March was a fantastic reading month for me, I managed to finish 10 books. I read 3 classic fiction books, 2 Arabic fiction books, 2 graphic novels, 1 modern fiction book, 1 massive poetry collection, and 1 tiny non-fiction book. Of those books, I reread 2 of them: رجال في الشمس and Animal Farm. I also discovered a new favorite book: We Have Always Lived in the Castle by Shirley Jackson, who has become one of my all-time favorite authors.
Below is a list of all the books I read this month, along with excerpts from my reviews of them.
1. البحريات لـ أميمة الخميس – 2006
تدور أحداث هذه الرواية حول ثلاث نساء من الشرق الأوسط ”البحريات“ ذهبوا إلى وسط الصحراء ليعيشوا في الرياض، لأسباب مختلفة وفي فترات زمنية مختلفة.

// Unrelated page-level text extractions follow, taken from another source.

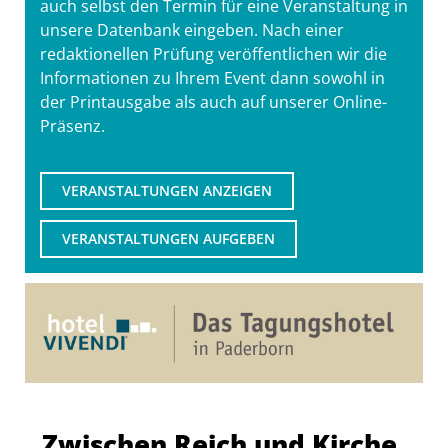
auch selbst den Termin für eine Veranstaltung in
unsere Datenbank eingeben. Nach einer
redaktionellen Prüfung veröffentlichen wir die
Informationen zu Ihrem Event dann sowohl in
der Printausgabe als auch auf unserer Online-
Präsenz.
VERANSTALTUNGEN ANZEIGEN
VERANSTALTUNGEN AUFGEBEN
Zwischen Reich und Kirche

أسلوب أميمة الخميس السردي جميل جدا، خاصة في النصف الأول من الرواية. أما في النصف الأخير، فكان هناك تكرار سردي ممل حيث تدهورت القصة نوع ما حتى ضاع المغزى.
2. رجال في الشمس لـ غسان كنفاني – 1963
هذه قرائتي الثانية لهذه الرواية العظيمة. استطاع كنفاني أن يروي من خلالها قصة مؤثرة ورمزية عن القضية الفلسطينية في ١١٠ صفحات فقط. تدور أحداث الرواية حول ثلاث رجال فلسطينيين يحاولون الهجرة إلى الكويت بالتهريب بعد أحداث النكبة.

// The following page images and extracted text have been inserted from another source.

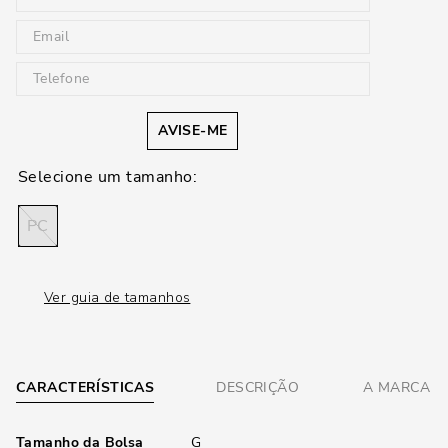
AVISE-ME
PC
Ver guia de tamanhos
CARACTERÍSTICAS
DESCRIÇÃO
A MARCA
Tamanho da Bolsa
G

This was a great little book with 15 suggestions on how to raise a feminist child. Adichie writes a letter in response to her friend who asked “how can I raise my daughter to be a feminist”.

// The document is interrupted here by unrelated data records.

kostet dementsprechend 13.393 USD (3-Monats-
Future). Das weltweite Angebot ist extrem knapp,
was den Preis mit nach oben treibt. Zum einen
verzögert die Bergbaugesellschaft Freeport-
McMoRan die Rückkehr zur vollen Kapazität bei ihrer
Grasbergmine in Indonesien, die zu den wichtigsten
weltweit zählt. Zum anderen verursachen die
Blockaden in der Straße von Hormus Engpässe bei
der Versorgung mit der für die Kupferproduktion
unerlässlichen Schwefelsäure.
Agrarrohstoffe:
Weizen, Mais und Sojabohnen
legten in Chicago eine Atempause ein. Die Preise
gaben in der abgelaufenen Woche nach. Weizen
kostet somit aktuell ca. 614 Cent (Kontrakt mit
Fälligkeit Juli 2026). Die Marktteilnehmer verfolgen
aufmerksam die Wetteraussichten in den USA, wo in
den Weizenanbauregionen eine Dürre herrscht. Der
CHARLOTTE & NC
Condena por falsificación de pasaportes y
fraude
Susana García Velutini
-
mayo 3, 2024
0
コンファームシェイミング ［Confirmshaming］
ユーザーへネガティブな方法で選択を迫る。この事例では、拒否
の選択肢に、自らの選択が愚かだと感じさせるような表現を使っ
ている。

4. My Cousin Rachel by Daphne Du Maurier – 1951
My Cousin Rachel is a suspenseful novel that tells the story of a young and very entitled Englishman, Philip Ashley, who inherits his cousin Ambrose’s estate and falls under the spell of his cousin Rachel, Ambrose’s widow. The novel is set in the 19th century in Cornwall, England, and is a Gothic tale full of thrill and suspense.
5. Batman: Year One by Frank Miller – 1987
“Batman: Year One” by Frank Miller is a comic book series that explores the origins of the Batman character in his early years as a vigilante crime-fighter in Gotham City. Not much about his actual childhood and his parents’ murders, but rather why and how he decided to be Batman. The story is told through the perspectives of both Batman/Bruce Wayne and Jim Gordon, a police lieutenant new to the city.
6. Animal Farm by George Orwell – 1945
This is my second time reading “Animal Farm” by George Orwell. The novel is a brilliant political allegory that tells the story of a group of farm animals who rebel against their human owner Mr.Jones and create a society based on the principles of equality and cooperation. As the story progresses, the pigs, who are the most intelligent animals on the farm, gradually take control and establish a totalitarian regime that oppresses the other animals.
“The League of Extraordinary Gentlemen” (Vol. 1 and 2) by Alan Moore and Kevin O’Neill is a comic book series that brings together a diverse cast of characters from classic literature and pop culture to form a team of Victorian-era adventurers. I had high expectations from this comic since I absolutely love V for Vendetta and The Killing Joke by Alan Moore, but this was very disappointing for me.
We Have Always Lived in the Castle is a brilliant gothic novel that is so eerie in a way that only Shirley Jackson could write and it has definitely become one of my absolute favorites. It tells the story of two sisters, Merricat and Constance, who live in a large old house with their uncle Julian. The rest of their family was poisoned to death years ago, and the townspeople believe that Constance is responsible for the murders.
I don’t read a lot of poetry, but I came across a few poems by Emily Dickinson a while ago and loved them. So I decided to take a chance and read her entire collection written over the course of Dickinson’s life. Although it was A LOT to go through (took me a couple of months!), it was definitely worth it. I found a bunch of new poems that I absolutely loved.
10. Disobedience by Naomi Alderman – 2006
Disobedience is a novel that explores the complex relationships between family, faith, and sexuality in the Orthodox Jewish community. The story follows the life of Ronit, a young woman who grew up in a strict Jewish community in London but left to pursue a non-religious life in New York. When she returns to London to attend the funeral of her father, a prominent rabbi, Ronit is forced to confront the community and people she left behind.